**Your instructions**
Some of the lines below need repeating. Reproduce exactly those between the lines holding "### Deprecations" and "- [Workspace]Import sample", inclusive.

(Provided records)

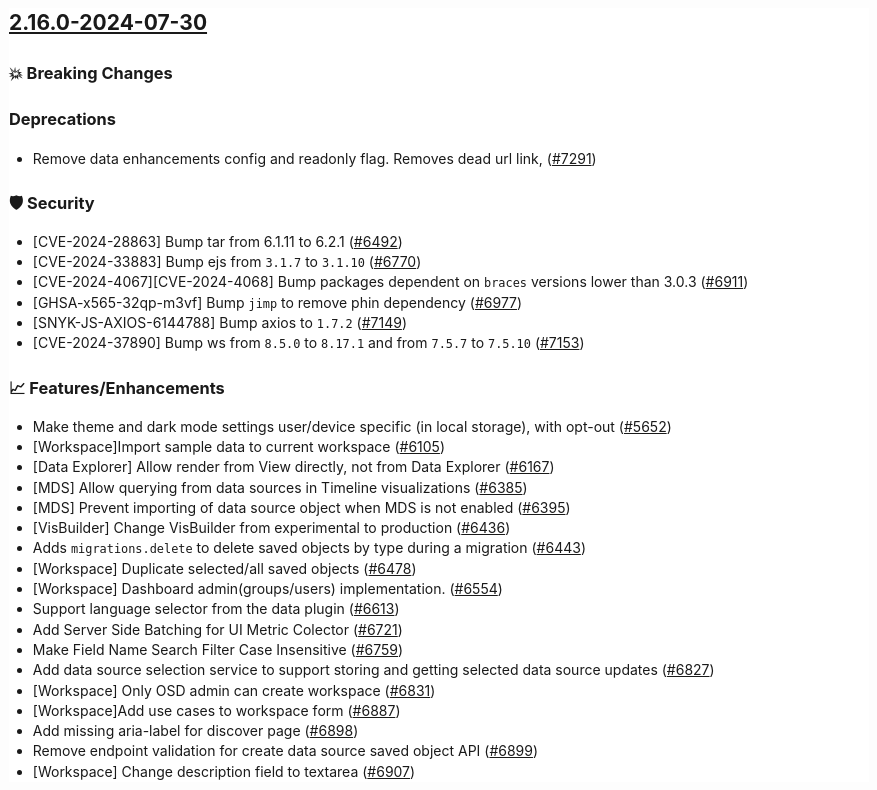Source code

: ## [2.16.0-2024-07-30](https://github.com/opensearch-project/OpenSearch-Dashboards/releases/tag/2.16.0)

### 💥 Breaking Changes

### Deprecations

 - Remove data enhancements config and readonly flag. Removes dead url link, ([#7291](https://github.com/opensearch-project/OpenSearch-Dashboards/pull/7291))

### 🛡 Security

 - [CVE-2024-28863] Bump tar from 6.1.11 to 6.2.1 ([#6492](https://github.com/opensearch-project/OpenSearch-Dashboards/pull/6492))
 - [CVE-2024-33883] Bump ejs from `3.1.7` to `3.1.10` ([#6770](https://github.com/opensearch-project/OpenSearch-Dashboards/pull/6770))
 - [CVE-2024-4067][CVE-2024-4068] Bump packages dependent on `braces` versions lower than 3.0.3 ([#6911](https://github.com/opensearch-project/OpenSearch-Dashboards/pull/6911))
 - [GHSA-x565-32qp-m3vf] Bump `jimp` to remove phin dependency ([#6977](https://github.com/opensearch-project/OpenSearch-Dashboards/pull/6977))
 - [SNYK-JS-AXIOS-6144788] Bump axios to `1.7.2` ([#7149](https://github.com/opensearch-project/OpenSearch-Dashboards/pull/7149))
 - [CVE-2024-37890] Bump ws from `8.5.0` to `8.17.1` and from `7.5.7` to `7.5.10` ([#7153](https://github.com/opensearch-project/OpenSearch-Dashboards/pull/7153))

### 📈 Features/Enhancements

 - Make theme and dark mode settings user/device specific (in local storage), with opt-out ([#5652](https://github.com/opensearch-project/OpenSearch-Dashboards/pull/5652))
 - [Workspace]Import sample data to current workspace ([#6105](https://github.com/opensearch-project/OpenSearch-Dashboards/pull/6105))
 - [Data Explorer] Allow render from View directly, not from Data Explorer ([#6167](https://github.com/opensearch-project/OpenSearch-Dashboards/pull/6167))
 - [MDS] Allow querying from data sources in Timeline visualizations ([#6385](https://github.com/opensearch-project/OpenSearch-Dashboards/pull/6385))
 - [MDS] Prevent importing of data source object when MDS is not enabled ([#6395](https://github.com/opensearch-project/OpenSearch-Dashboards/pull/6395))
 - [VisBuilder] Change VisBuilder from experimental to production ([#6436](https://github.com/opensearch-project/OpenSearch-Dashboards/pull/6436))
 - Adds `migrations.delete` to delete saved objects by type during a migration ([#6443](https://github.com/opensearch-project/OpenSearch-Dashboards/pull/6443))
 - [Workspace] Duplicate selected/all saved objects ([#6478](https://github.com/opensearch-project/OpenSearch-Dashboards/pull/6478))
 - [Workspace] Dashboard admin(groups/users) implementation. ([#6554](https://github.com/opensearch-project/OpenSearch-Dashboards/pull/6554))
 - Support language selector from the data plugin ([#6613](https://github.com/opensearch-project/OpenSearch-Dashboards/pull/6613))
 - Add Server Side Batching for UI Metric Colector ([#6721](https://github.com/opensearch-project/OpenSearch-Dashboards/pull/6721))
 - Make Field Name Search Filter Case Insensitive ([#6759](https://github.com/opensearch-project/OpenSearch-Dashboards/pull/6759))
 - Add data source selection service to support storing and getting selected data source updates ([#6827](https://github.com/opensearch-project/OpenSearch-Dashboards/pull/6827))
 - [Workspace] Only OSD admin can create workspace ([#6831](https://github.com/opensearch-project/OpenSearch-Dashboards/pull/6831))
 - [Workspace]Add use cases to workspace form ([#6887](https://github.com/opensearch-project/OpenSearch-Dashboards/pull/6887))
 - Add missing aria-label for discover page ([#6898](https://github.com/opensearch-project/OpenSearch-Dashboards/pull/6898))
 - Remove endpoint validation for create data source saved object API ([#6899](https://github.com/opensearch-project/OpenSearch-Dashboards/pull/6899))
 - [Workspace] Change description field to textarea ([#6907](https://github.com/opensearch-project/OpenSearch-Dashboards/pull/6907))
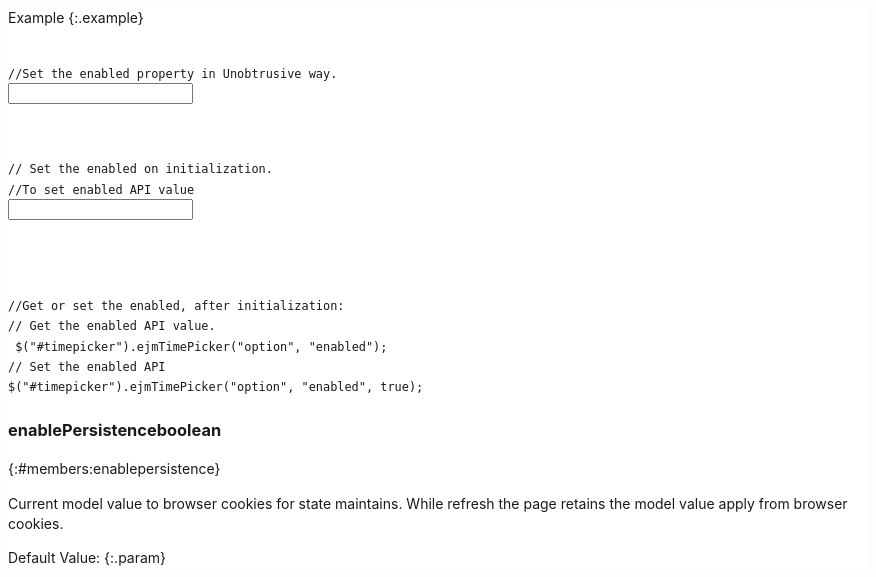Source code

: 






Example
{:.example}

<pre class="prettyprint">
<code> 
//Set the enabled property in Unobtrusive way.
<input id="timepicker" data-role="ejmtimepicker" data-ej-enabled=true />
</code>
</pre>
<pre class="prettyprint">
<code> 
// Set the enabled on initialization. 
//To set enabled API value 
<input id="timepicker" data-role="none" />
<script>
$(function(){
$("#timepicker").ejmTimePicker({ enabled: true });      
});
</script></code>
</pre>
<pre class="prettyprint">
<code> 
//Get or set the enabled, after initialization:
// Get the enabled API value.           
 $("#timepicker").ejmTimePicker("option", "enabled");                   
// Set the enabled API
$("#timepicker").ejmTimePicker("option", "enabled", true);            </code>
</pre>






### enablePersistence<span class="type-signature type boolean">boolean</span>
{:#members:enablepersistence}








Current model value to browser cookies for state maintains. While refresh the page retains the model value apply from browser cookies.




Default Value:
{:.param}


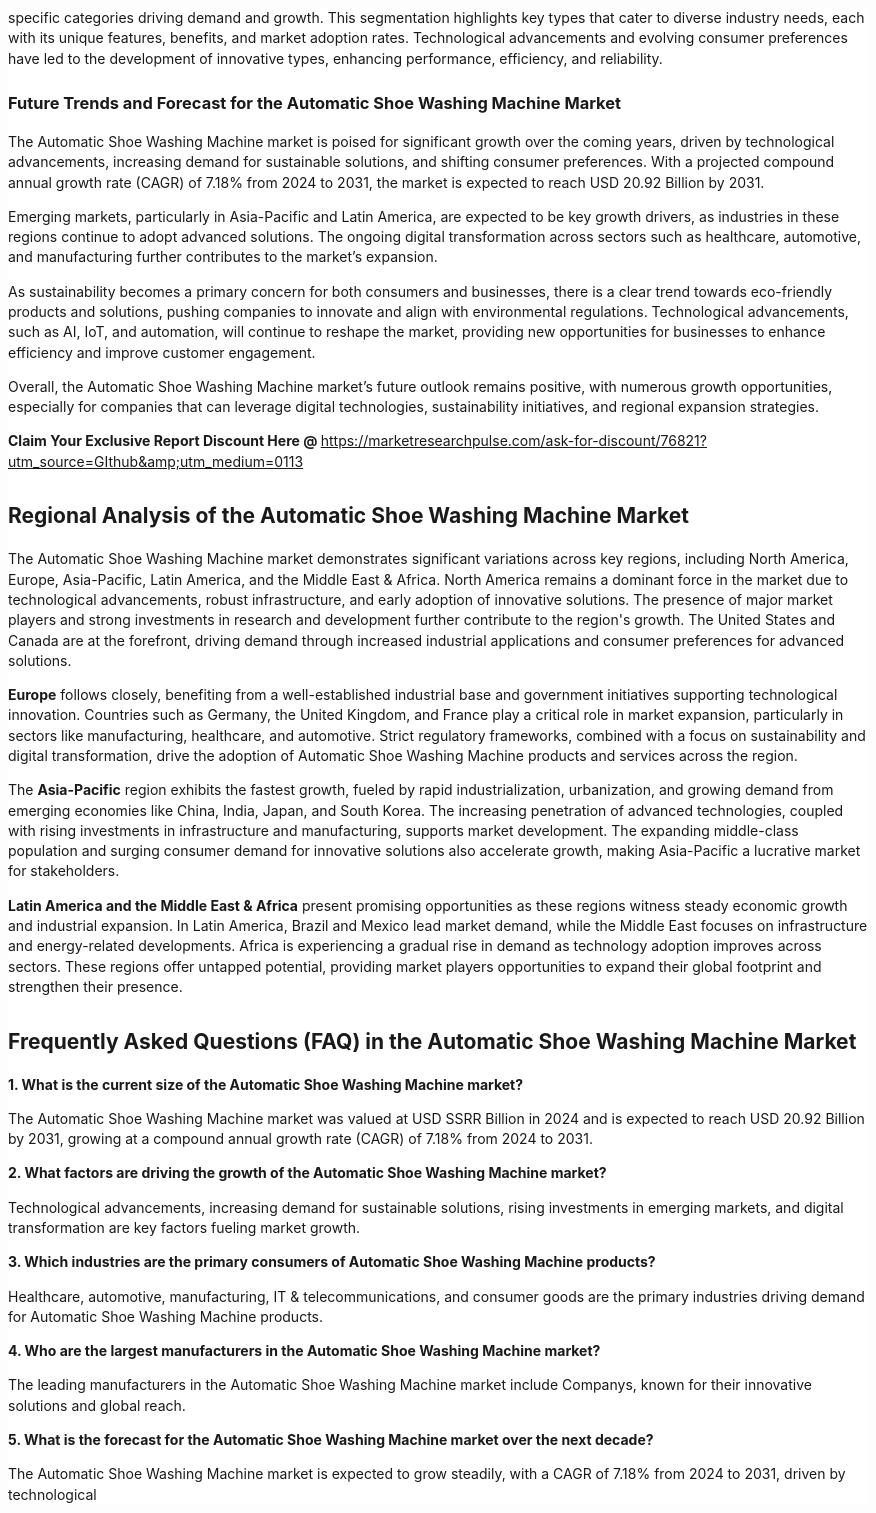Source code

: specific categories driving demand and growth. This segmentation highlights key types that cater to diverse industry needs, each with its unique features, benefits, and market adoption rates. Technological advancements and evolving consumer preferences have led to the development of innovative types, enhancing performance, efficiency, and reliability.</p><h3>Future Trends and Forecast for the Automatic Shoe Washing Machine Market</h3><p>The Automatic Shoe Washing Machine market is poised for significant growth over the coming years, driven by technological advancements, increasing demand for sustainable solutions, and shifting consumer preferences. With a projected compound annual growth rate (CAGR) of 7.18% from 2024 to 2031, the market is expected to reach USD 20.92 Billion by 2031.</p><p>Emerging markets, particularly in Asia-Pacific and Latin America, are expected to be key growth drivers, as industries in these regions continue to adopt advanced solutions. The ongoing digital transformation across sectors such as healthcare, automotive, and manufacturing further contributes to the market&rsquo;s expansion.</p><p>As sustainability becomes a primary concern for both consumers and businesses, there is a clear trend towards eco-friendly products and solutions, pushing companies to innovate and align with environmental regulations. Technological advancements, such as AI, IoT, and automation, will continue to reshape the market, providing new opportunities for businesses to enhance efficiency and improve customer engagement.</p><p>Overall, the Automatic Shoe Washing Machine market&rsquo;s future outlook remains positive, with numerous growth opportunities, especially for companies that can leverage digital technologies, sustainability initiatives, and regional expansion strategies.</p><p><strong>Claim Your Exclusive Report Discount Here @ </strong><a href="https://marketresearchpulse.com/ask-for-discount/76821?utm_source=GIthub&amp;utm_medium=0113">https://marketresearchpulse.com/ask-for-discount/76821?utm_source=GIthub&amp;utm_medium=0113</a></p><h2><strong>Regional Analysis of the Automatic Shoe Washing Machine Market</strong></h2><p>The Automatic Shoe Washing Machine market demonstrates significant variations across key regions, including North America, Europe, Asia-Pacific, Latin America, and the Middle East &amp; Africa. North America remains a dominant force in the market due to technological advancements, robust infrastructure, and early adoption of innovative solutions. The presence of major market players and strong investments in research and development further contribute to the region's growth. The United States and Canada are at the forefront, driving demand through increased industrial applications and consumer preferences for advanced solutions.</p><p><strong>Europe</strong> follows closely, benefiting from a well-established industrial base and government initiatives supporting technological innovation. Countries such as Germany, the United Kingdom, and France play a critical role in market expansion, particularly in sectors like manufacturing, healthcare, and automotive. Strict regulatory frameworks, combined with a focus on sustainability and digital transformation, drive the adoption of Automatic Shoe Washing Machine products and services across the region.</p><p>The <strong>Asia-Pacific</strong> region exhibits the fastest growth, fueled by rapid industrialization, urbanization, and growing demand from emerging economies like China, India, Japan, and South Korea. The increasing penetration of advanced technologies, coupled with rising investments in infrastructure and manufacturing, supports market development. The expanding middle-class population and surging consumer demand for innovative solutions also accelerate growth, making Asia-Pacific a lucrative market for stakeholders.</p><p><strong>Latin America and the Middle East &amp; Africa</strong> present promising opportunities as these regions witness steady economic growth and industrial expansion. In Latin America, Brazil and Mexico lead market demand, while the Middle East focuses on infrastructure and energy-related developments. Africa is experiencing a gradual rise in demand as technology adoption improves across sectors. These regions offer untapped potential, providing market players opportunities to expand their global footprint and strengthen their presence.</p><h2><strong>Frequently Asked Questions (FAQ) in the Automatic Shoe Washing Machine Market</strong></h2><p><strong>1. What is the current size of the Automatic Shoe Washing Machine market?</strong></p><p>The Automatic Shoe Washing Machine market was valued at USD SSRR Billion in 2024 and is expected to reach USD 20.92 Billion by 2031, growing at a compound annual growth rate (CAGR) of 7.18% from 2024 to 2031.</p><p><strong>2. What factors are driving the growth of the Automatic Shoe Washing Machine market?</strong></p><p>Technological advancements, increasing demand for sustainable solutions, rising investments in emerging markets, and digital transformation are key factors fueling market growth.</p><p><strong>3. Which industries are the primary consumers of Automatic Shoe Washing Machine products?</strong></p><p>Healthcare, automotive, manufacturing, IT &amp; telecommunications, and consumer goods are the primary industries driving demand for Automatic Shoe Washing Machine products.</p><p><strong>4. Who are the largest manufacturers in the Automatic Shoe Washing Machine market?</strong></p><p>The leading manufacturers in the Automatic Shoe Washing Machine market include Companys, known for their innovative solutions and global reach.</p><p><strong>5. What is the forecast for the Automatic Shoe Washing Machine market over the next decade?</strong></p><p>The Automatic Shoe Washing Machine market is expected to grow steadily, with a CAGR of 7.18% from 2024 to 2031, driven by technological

(End Provided records)

**Final answer**
### Deprecations

 - Remove data enhancements config and readonly flag. Removes dead url link, ([#7291](https://github.com/opensearch-project/OpenSearch-Dashboards/pull/7291))

### 🛡 Security

 - [CVE-2024-28863] Bump tar from 6.1.11 to 6.2.1 ([#6492](https://github.com/opensearch-project/OpenSearch-Dashboards/pull/6492))
 - [CVE-2024-33883] Bump ejs from `3.1.7` to `3.1.10` ([#6770](https://github.com/opensearch-project/OpenSearch-Dashboards/pull/6770))
 - [CVE-2024-4067][CVE-2024-4068] Bump packages dependent on `braces` versions lower than 3.0.3 ([#6911](https://github.com/opensearch-project/OpenSearch-Dashboards/pull/6911))
 - [GHSA-x565-32qp-m3vf] Bump `jimp` to remove phin dependency ([#6977](https://github.com/opensearch-project/OpenSearch-Dashboards/pull/6977))
 - [SNYK-JS-AXIOS-6144788] Bump axios to `1.7.2` ([#7149](https://github.com/opensearch-project/OpenSearch-Dashboards/pull/7149))
 - [CVE-2024-37890] Bump ws from `8.5.0` to `8.17.1` and from `7.5.7` to `7.5.10` ([#7153](https://github.com/opensearch-project/OpenSearch-Dashboards/pull/7153))

### 📈 Features/Enhancements

 - Make theme and dark mode settings user/device specific (in local storage), with opt-out ([#5652](https://github.com/opensearch-project/OpenSearch-Dashboards/pull/5652))
 - [Workspace]Import sample data to current workspace ([#6105](https://github.com/opensearch-project/OpenSearch-Dashboards/pull/6105))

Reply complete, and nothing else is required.